Let's actually look at the line:
plt.scatter(mc_data[:, 0], mc_data[:, 1])
pca_xs = np.linspace(np.min(mc_data[:, 0]), np.max(mc_data[:, 0]))
pca_ys = pca_xs * Qt[1,0] / Qt[1,1]
plt.plot(pca_xs, pca_ys, color='red')
#plt.scatter(Qt[:, 0], Qt[:, 1], color='red')
# plt.arrow(0, 0, Qt[1, 0] * 3, Qt[1, 1] * 3, color='red', width=0.05, head_width=0.3)
# plt.arrow(0, 0, Qt[0, 0] * 3, Qt[1, 1] * 3, color='green', width=0.05, head_width=0.3)
plt.ylabel('Dim. 1')
plt.xlabel('Dim. 0')
plt.show()
What if we want to see multiple ones?
lens = np.sqrt(ev) * 2
plt.scatter(mc_data[:, 0], mc_data[:, 1], color='lightsteelblue')

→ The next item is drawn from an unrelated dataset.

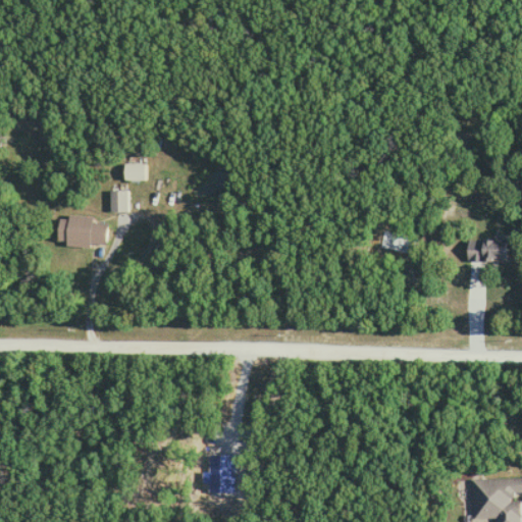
[(144,178),(143,163),(124,163),(125,178),(144,178)]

plt.arrow(0, 0, Qt[1, 0] * lens[1], Qt[1, 1] * lens[1], color='red', width=0.05, head_width=0.3)
plt.arrow(0, 0, Qt[0, 0] * lens[0], Qt[1, 1] * lens[0], color='green', width=0.05, head_width=0.3)
plt.ylabel('Dim. 1')
plt.xlabel('Dim. 0')
plt.show()
Comparing with SKlearn PCA¶
Let's compare this with SKLearn's PCA.
pca = PCA(2)
pca.fit(data)
PCA(n_components=2)
It learns the means:
pca.mean_
array([ 4.99862798, 9.95351358, -1.9301308 ])
It learns our matrices, although the rows will be in the opposite order:
pca.components_
array([[ 0.68168465, 0.72513793, -0.0973705 ], [-0.34825608, 0.20454769, -0.91481033]])
And it learns the explained variances:
pca.explained_variance_
array([1.80297099, 1.19467568])
These match what we got from svds
, with some possible sign flips and the reverse-ordered data points.